By Danielle Francois
2020 has been a year of shocks. Shocks to our economies, shocks to how we interact at an interpersonal and social level and of course shocks to Supply Chains all over the world. The COVID-19 Pandemic has arguably been the biggest shock to Supply Chain since globalisation really took hold 25 years ago. Since March the Life Sciences industry has grappled with not only the immediate challenging effects on Supply Chain such as volatile production forecasts, interrupted clinical trials and shortages in the areas of Medical Equipment and PPE, but have responded rapidly and opened up paths of progress and opportunity in the future. Supply Chain which has previously been perceived as a function that happens somewhat behind the scenes is now in the limelight.
The response by industry has been inspiring and encouraging with companies pivoting to work from home solutions quickly for their staff to ensure safety to manufacturing sites have impressed with their moves to ensure essential workers safety on site. Visibility throughout the Supply Chain has improved and will continue to do so underpinned using data and digital solutions and collaboration between companies within the industry and government has never been more crucial. Challenges have been responded not only with the immediate reaction but also with a view to the future. According to reports compiled by McKinsey and Deloitte uncertainty will see capabilities being built rapidly that can cope with the uncertainty and change that the future will bring.
One of the trends that have emerged from the pandemic is the move to swift collaboration between companies within the industry and with the industry itself and regulators and governments. Typically, strict competition laws will prevent companies from working too closely together to gain footholds in specific markets. In Europe, various bodies and commissions have moved quickly to set up processes to enable willing participants to share commercially sensitive information that can contribute to modelling for Supply and Demand for essential medicines. It is this open sense of collaboration between industry and academia that has allowed for the swift development and trialling of the various vaccines we hope to see on the market soon.
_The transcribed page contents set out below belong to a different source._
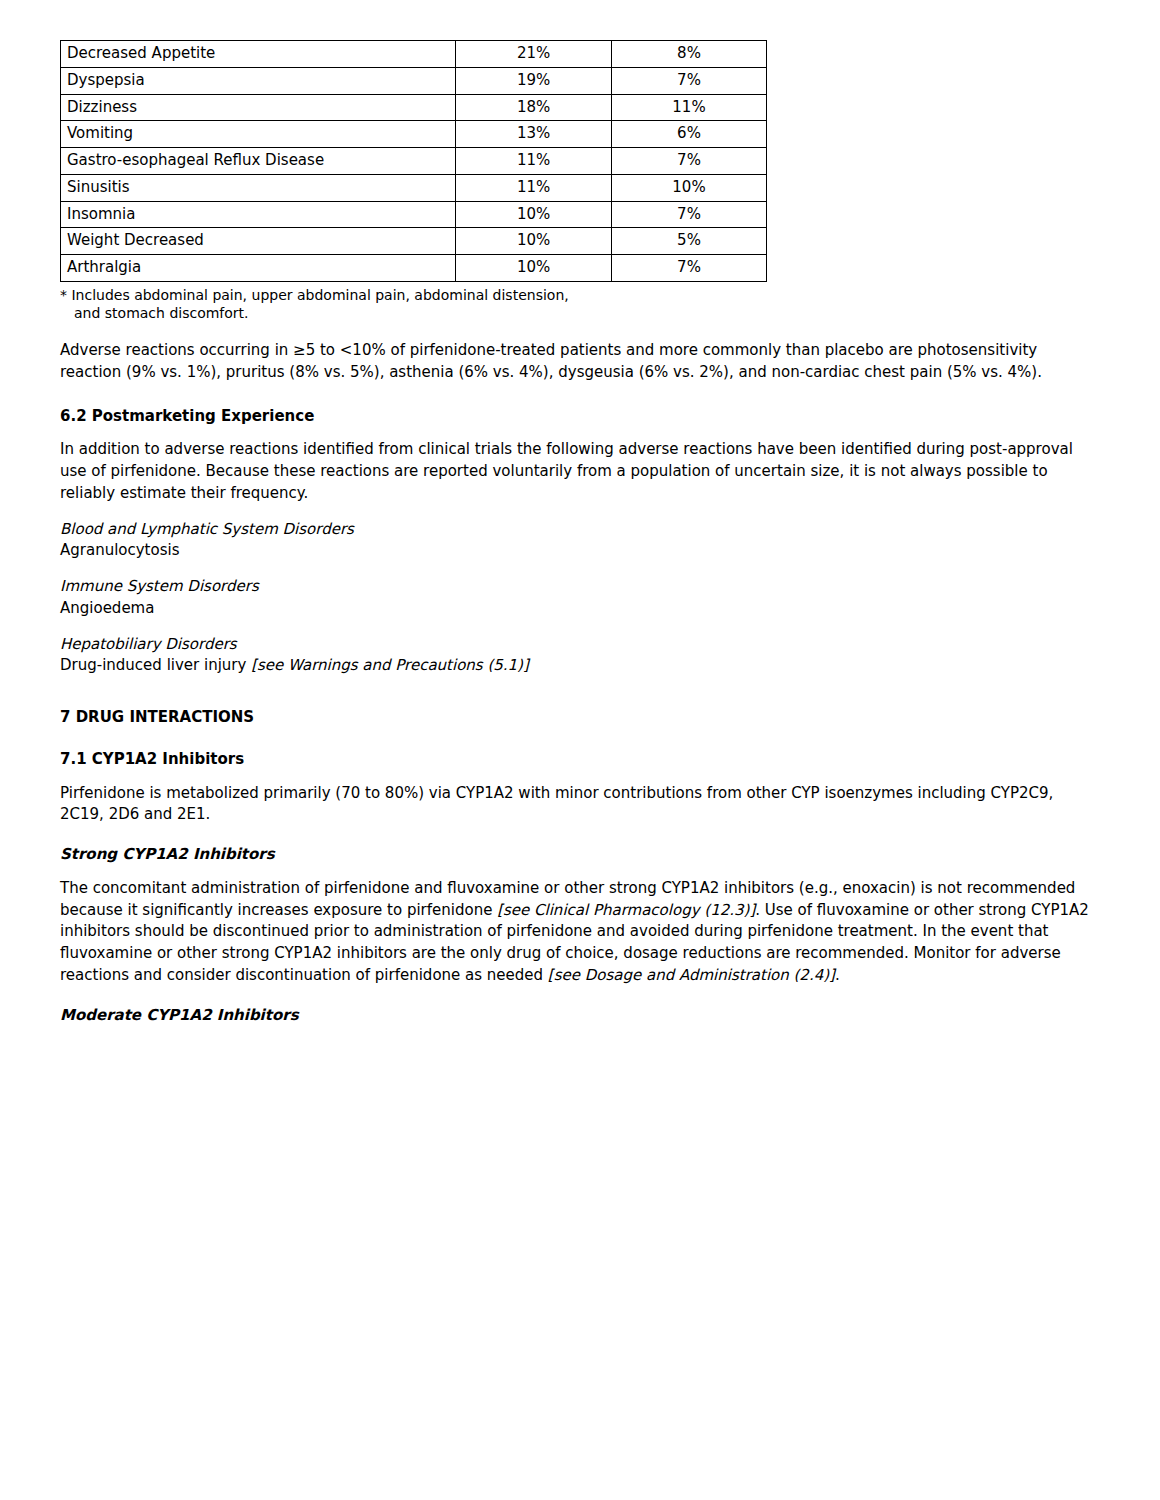| Decreased Appetite | 21% | 8% |
| Dyspepsia | 19% | 7% |
| Dizziness | 18% | 11% |
| Vomiting | 13% | 6% |
| Gastro-esophageal Reflux Disease | 11% | 7% |
| Sinusitis | 11% | 10% |
| Insomnia | 10% | 7% |
| Weight Decreased | 10% | 5% |
| Arthralgia | 10% | 7% |
* Includes abdominal pain, upper abdominal pain, abdominal distension,and stomach discomfort.
Adverse reactions occurring in ≥5 to <10% of pirfenidone-treated patients and more commonly than placebo are photosensitivity reaction (9% vs. 1%), pruritus (8% vs. 5%), asthenia (6% vs. 4%), dysgeusia (6% vs. 2%), and non-cardiac chest pain (5% vs. 4%).
6.2 Postmarketing Experience
In addition to adverse reactions identified from clinical trials the following adverse reactions have been identified during post-approval use of pirfenidone. Because these reactions are reported voluntarily from a population of uncertain size, it is not always possible to reliably estimate their frequency.
Blood and Lymphatic System Disorders
Agranulocytosis
Immune System Disorders
Angioedema
Hepatobiliary Disorders
Drug-induced liver injury [see Warnings and Precautions (5.1)]
7 DRUG INTERACTIONS
7.1 CYP1A2 Inhibitors
Pirfenidone is metabolized primarily (70 to 80%) via CYP1A2 with minor contributions from other CYP isoenzymes including CYP2C9, 2C19, 2D6 and 2E1.
Strong CYP1A2 Inhibitors
The concomitant administration of pirfenidone and fluvoxamine or other strong CYP1A2 inhibitors (e.g., enoxacin) is not recommended because it significantly increases exposure to pirfenidone [see Clinical Pharmacology (12.3)]. Use of fluvoxamine or other strong CYP1A2 inhibitors should be discontinued prior to administration of pirfenidone and avoided during pirfenidone treatment. In the event that fluvoxamine or other strong CYP1A2 inhibitors are the only drug of choice, dosage reductions are recommended. Monitor for adverse reactions and consider discontinuation of pirfenidone as needed [see Dosage and Administration (2.4)].
Moderate CYP1A2 Inhibitors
According to Chris Ross, Head of Integrated Supply Chain at Merck who was recently interviewed by EPM Magazine “We are seeing these efforts move much faster, and it appears the appetite to move swiftly for public health is welcomed by all parties. We always make sure that our partnerships with industry players meet our goal of collaborating with the global scientific community and accelerating access to health “
COVID-19 has called in to question the resilience of Supply Chains and a variety of trends will likely emerge from this crisis including a major diversification in supply bases and a move to regionalise supply chains from the more recently accepted mode of Globalisation.
The pandemic has sped up the move to digitising Supply Chains and will in essence be the competitive edge that digitally literate companies will gain over non-literate companies. AI will have big implications in how we use machines and interact with them to enable an efficient digital supply chain
The impact COVID-19 has had on Supply Chain Management in the life sciences sector has been seismic. An agile and innovative approach will now be imperative as the life sciences sector embraces a digital future in a more demand-driven, efficient global supply chain.